**WHAT YOU ARE ASKED TO DO:**
Pictures are to be left out, and only the lines from the one with "staining of normal" through the last line of the listing below are to be repeated exactly.

**GIVEN MATERIAL:**
################

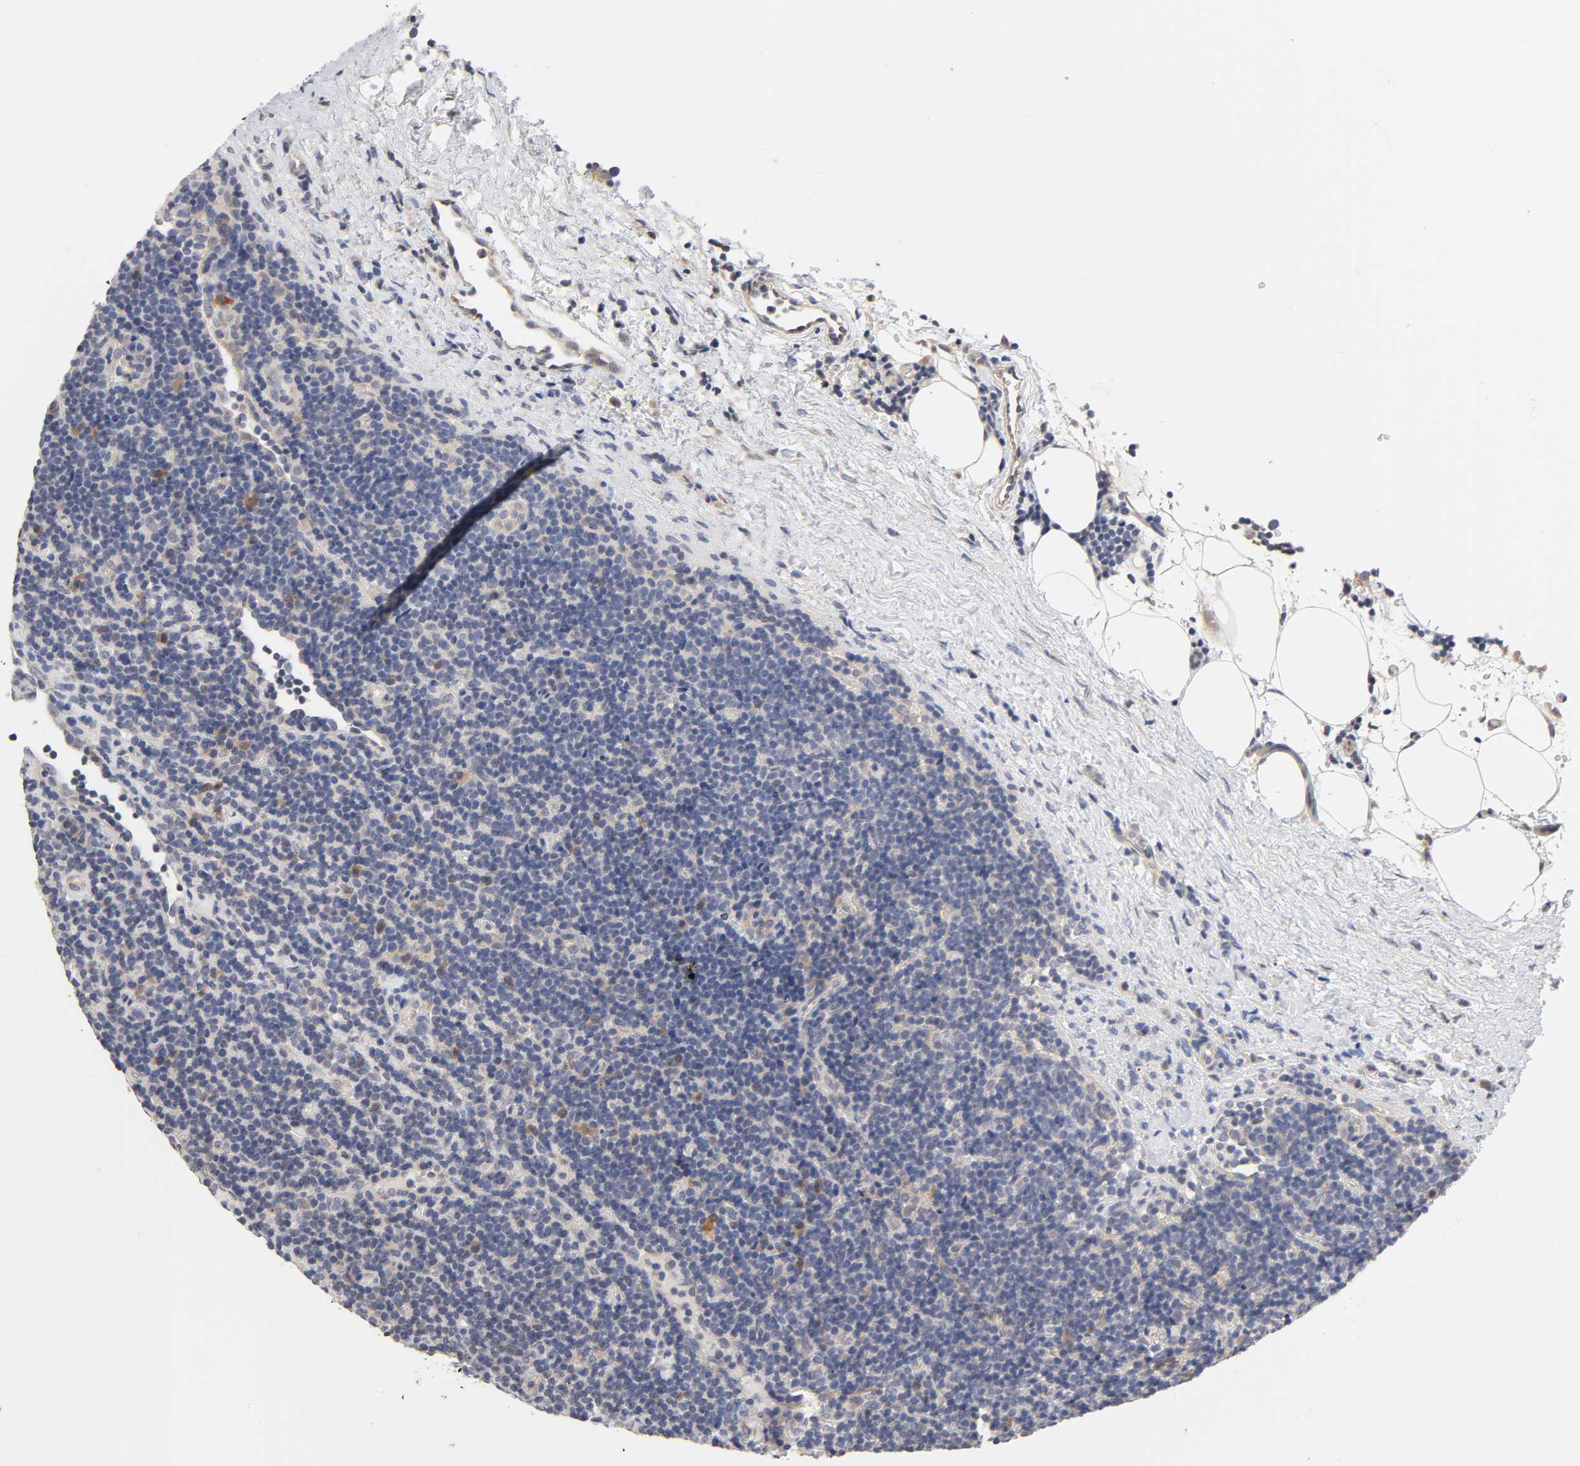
{"staining": {"intensity": "weak", "quantity": "25%-75%", "location": "cytoplasmic/membranous"}, "tissue": "lymphoma", "cell_type": "Tumor cells", "image_type": "cancer", "snomed": [{"axis": "morphology", "description": "Malignant lymphoma, non-Hodgkin's type, Low grade"}, {"axis": "topography", "description": "Lymph node"}], "caption": "An immunohistochemistry (IHC) histopathology image of tumor tissue is shown. Protein staining in brown highlights weak cytoplasmic/membranous positivity in lymphoma within tumor cells. (Stains: DAB (3,3'-diaminobenzidine) in brown, nuclei in blue, Microscopy: brightfield microscopy at high magnification).", "gene": "CXADR", "patient": {"sex": "male", "age": 70}}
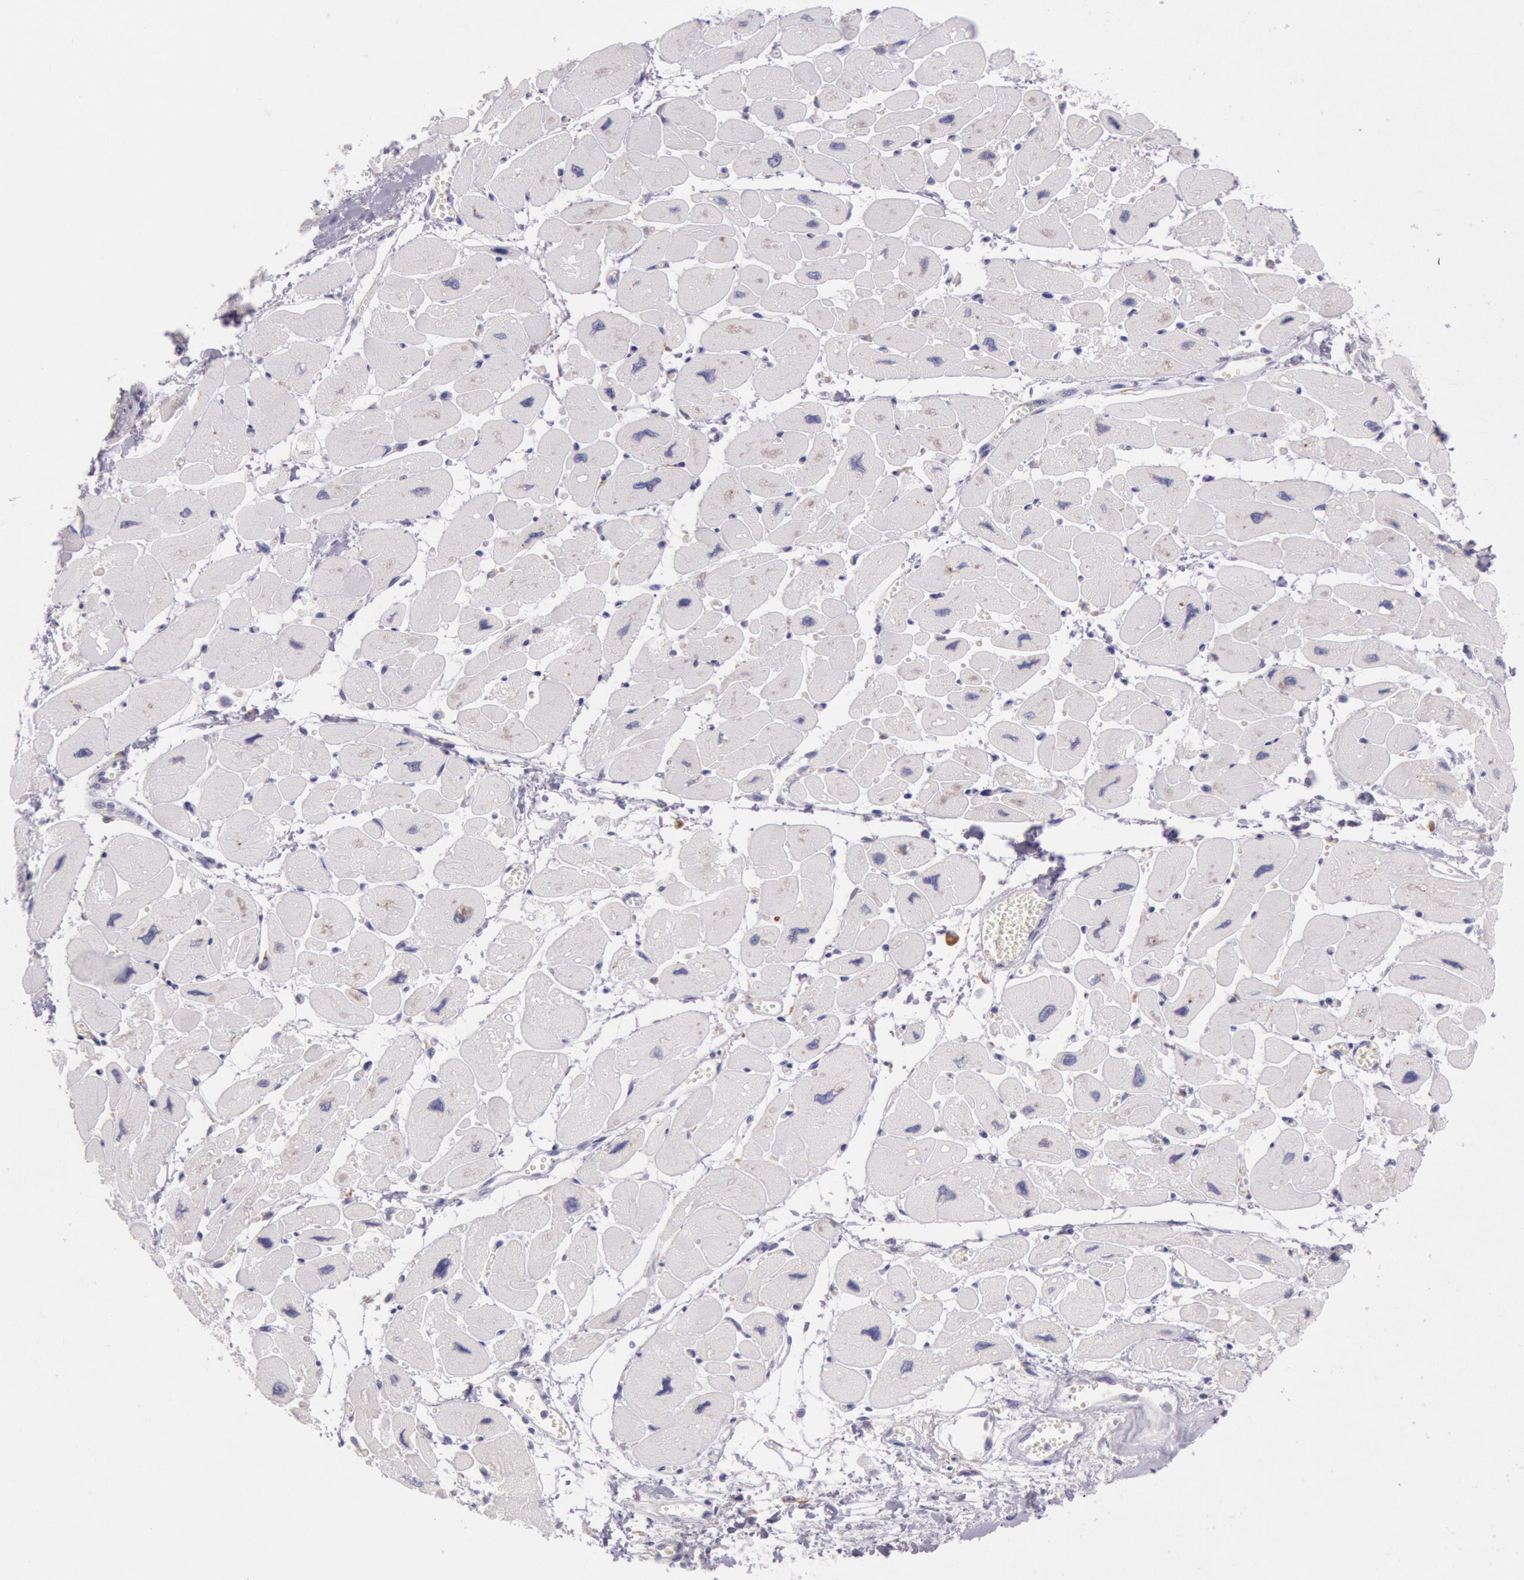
{"staining": {"intensity": "negative", "quantity": "none", "location": "none"}, "tissue": "heart muscle", "cell_type": "Cardiomyocytes", "image_type": "normal", "snomed": [{"axis": "morphology", "description": "Normal tissue, NOS"}, {"axis": "topography", "description": "Heart"}], "caption": "Immunohistochemical staining of normal human heart muscle reveals no significant expression in cardiomyocytes.", "gene": "CIDEB", "patient": {"sex": "female", "age": 54}}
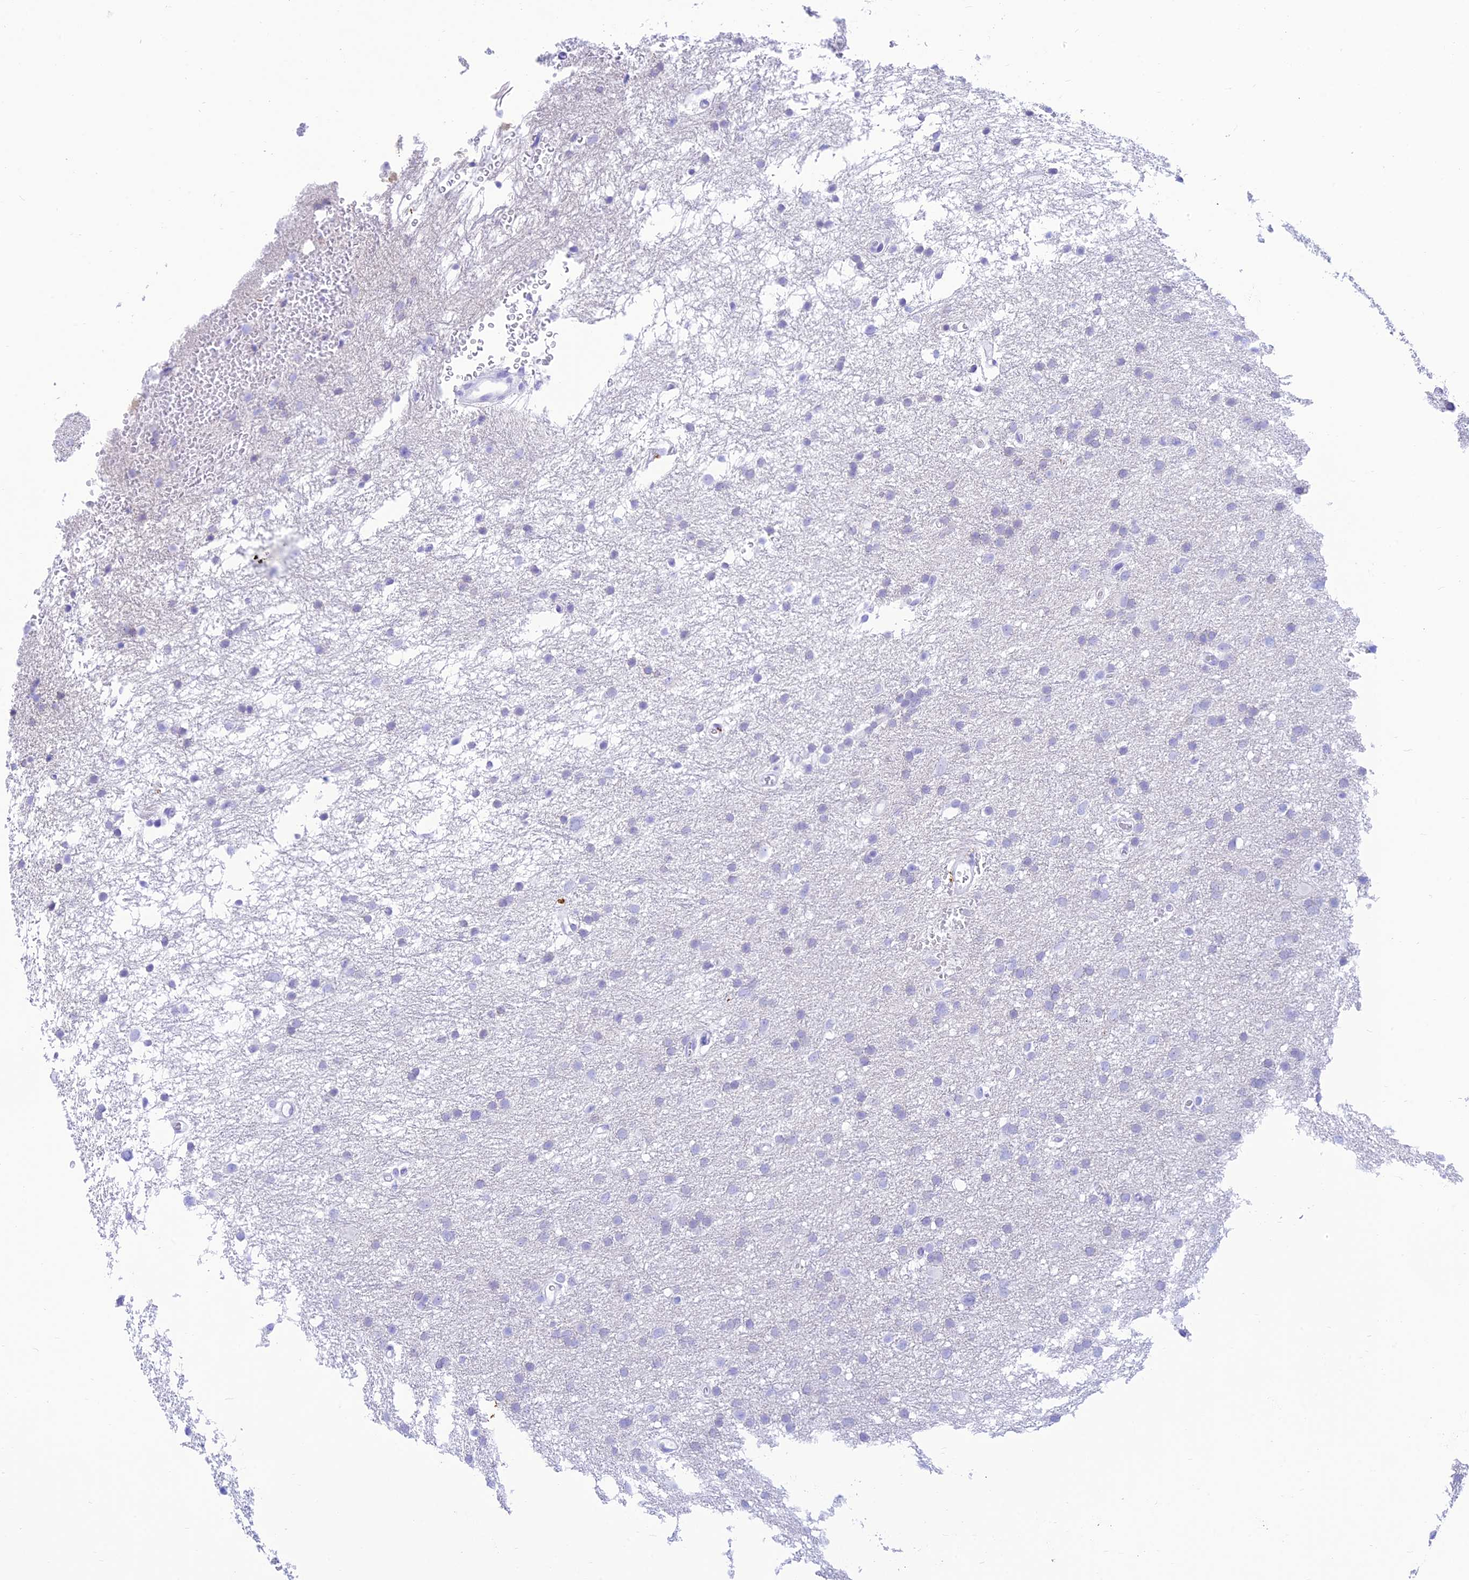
{"staining": {"intensity": "negative", "quantity": "none", "location": "none"}, "tissue": "glioma", "cell_type": "Tumor cells", "image_type": "cancer", "snomed": [{"axis": "morphology", "description": "Glioma, malignant, High grade"}, {"axis": "topography", "description": "Cerebral cortex"}], "caption": "A high-resolution image shows immunohistochemistry staining of glioma, which reveals no significant positivity in tumor cells.", "gene": "PRNP", "patient": {"sex": "female", "age": 36}}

################

**OUTPUT OF THE TASK:**
{"staining": {"intensity": "negative", "quantity": "none", "location": "none"}, "tissue": "heart muscle", "cell_type": "Cardiomyocytes", "image_type": "normal", "snomed": [{"axis": "morphology", "description": "Normal tissue, NOS"}, {"axis": "topography", "description": "Heart"}], "caption": "Immunohistochemical staining of normal human heart muscle reveals no significant expression in cardiomyocytes.", "gene": "CIDEB", "patient": {"sex": "female", "age": 54}}
{"staining": {"intensity": "negative", "quantity": "none", "location": "none"}, "tissue": "glioma", "cell_type": "Tumor cells", "image_type": "cancer", "snomed": [{"axis": "morphology", "description": "Glioma, malignant, High grade"}, {"axis": "topography", "description": "Cerebral cortex"}], "caption": "A high-resolution image shows immunohistochemistry staining of glioma, which reveals no significant positivity in tumor cells.", "gene": "PRNP", "patient": {"sex": "female", "age": 36}}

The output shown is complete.